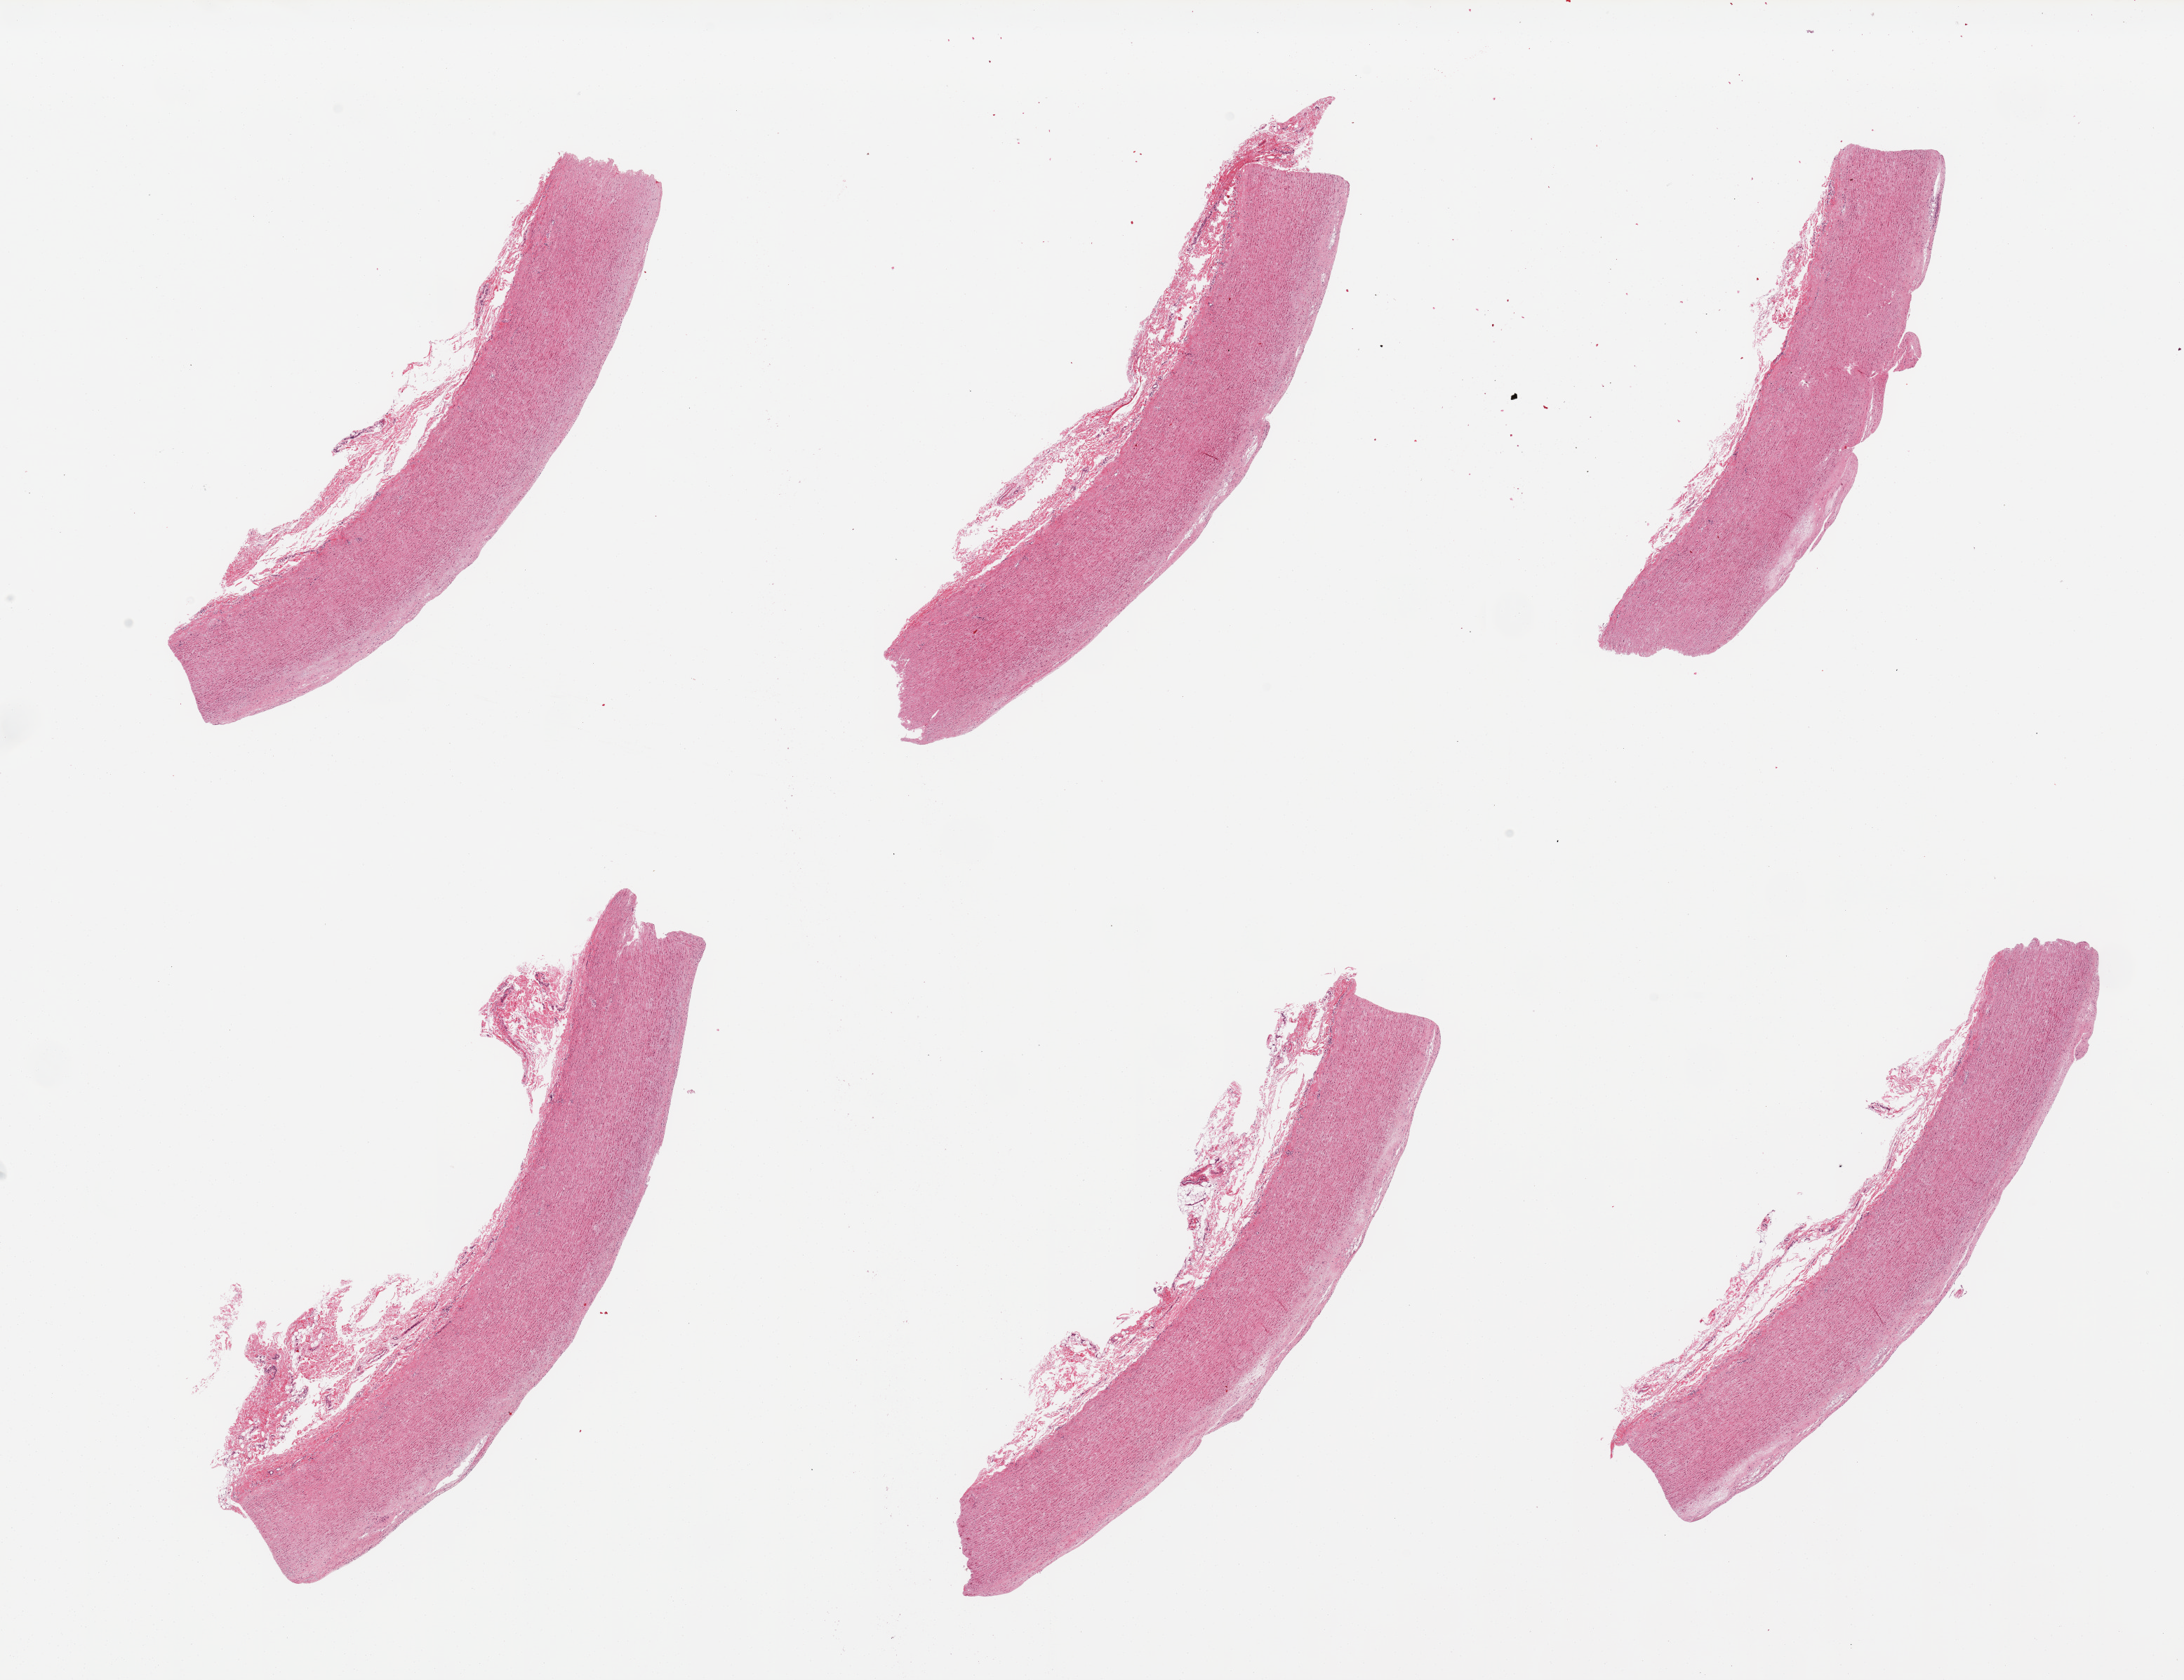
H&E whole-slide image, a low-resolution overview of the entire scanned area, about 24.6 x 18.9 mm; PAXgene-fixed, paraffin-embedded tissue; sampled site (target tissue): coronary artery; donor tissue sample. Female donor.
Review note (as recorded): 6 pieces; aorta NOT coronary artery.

---

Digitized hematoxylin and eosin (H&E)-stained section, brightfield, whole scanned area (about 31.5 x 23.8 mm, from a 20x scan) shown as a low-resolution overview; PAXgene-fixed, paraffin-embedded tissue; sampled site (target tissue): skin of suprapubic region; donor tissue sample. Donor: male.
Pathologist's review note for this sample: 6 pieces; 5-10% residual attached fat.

...

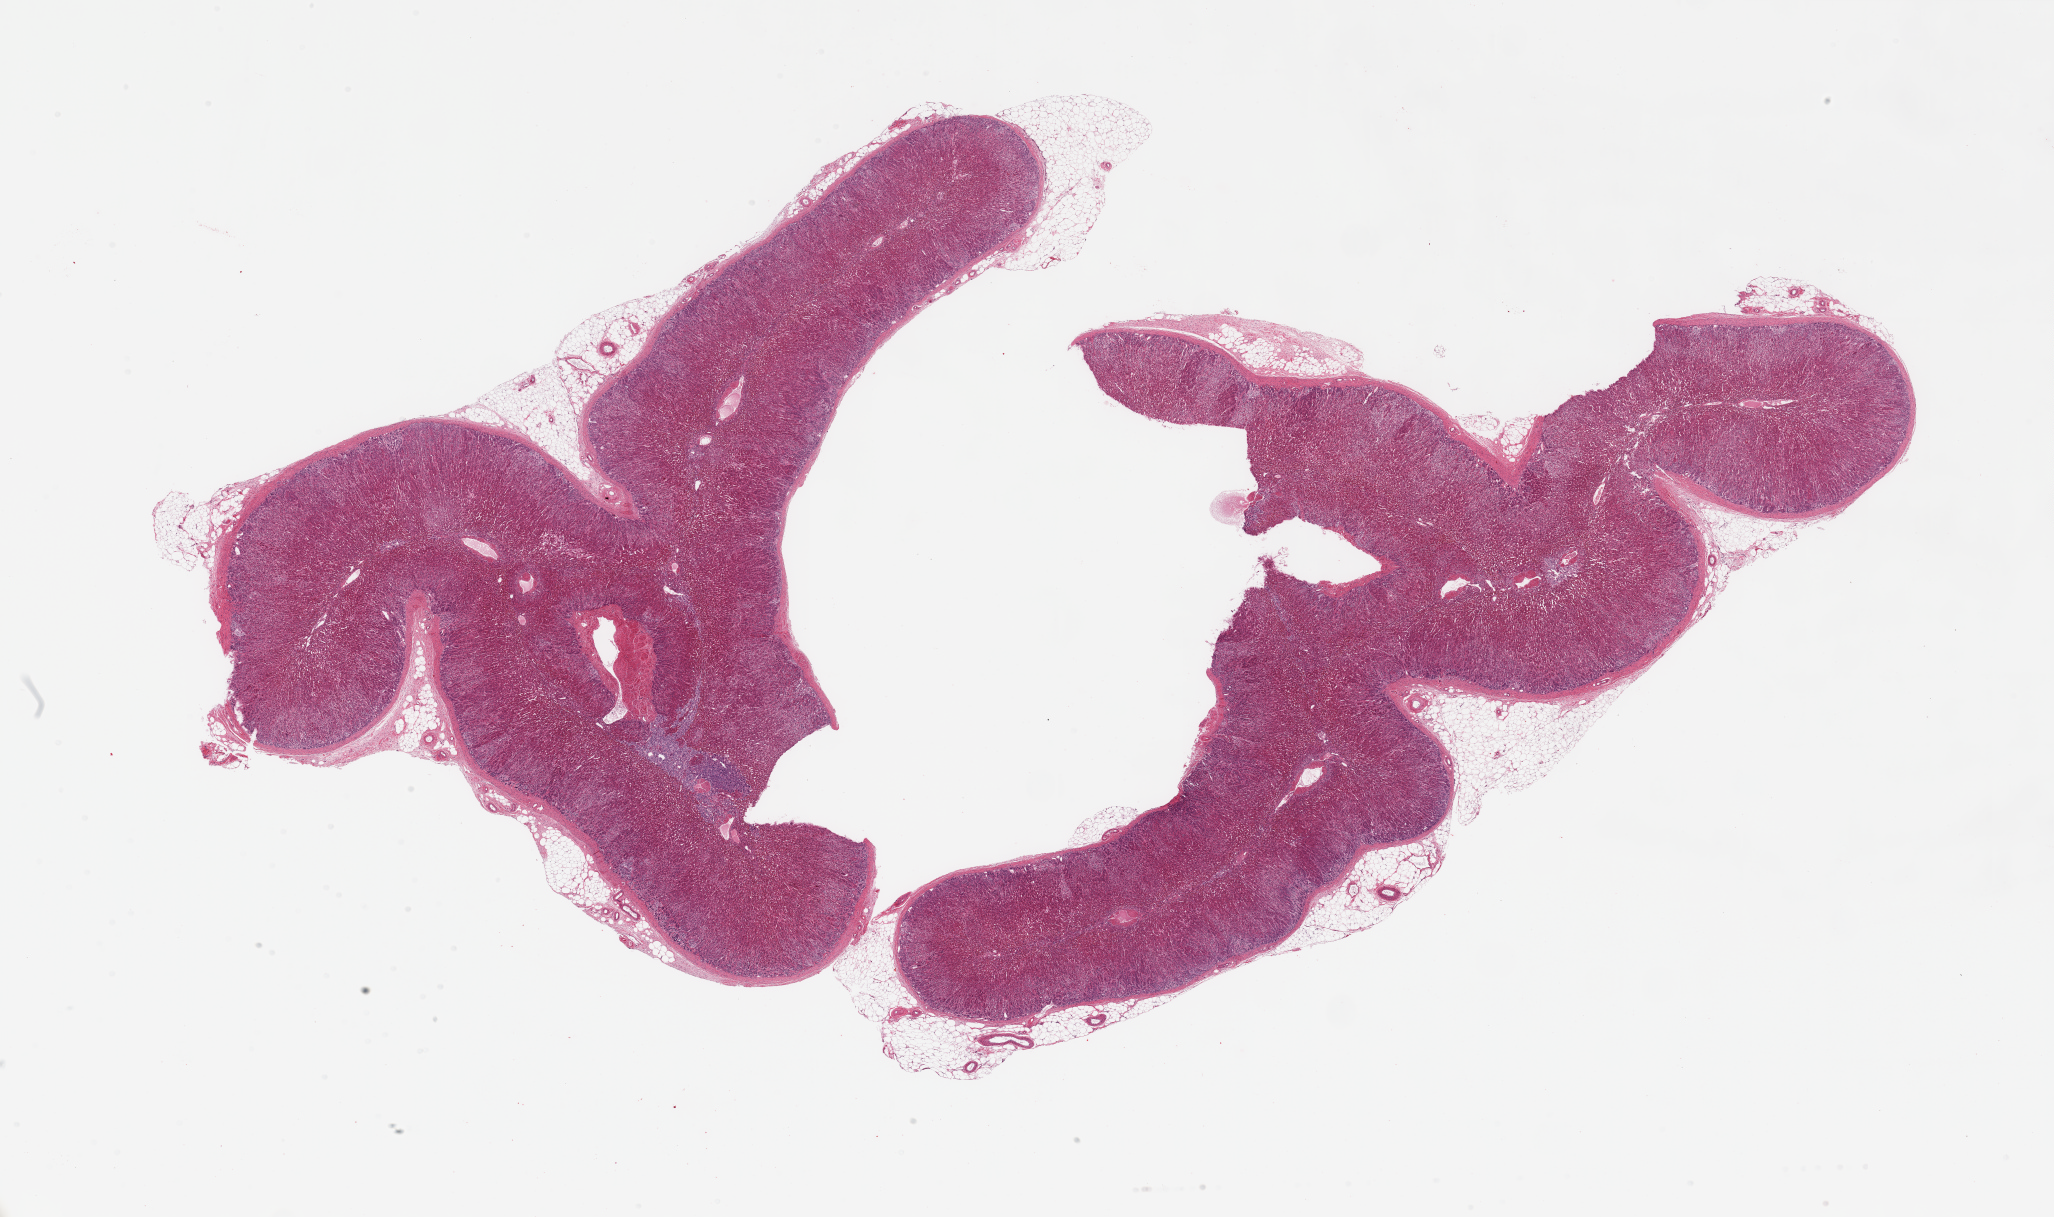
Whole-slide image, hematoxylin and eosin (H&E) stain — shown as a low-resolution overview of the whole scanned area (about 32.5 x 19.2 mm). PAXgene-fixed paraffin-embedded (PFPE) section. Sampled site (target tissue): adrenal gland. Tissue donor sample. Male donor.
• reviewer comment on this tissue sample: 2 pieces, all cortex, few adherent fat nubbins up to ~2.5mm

▶ **What the task requires**
Go through the records above and return each line in which the word "artery" occurs.

▶ **Result of this exercise**
H&E whole-slide image, a low-resolution overview of the entire scanned area, about 24.6 x 18.9 mm; PAXgene-fixed, paraffin-embedded tissue; sampled site (target tissue): coronary artery; donor tissue sample. Female donor.
Review note (as recorded): 6 pieces; aorta NOT coronary artery.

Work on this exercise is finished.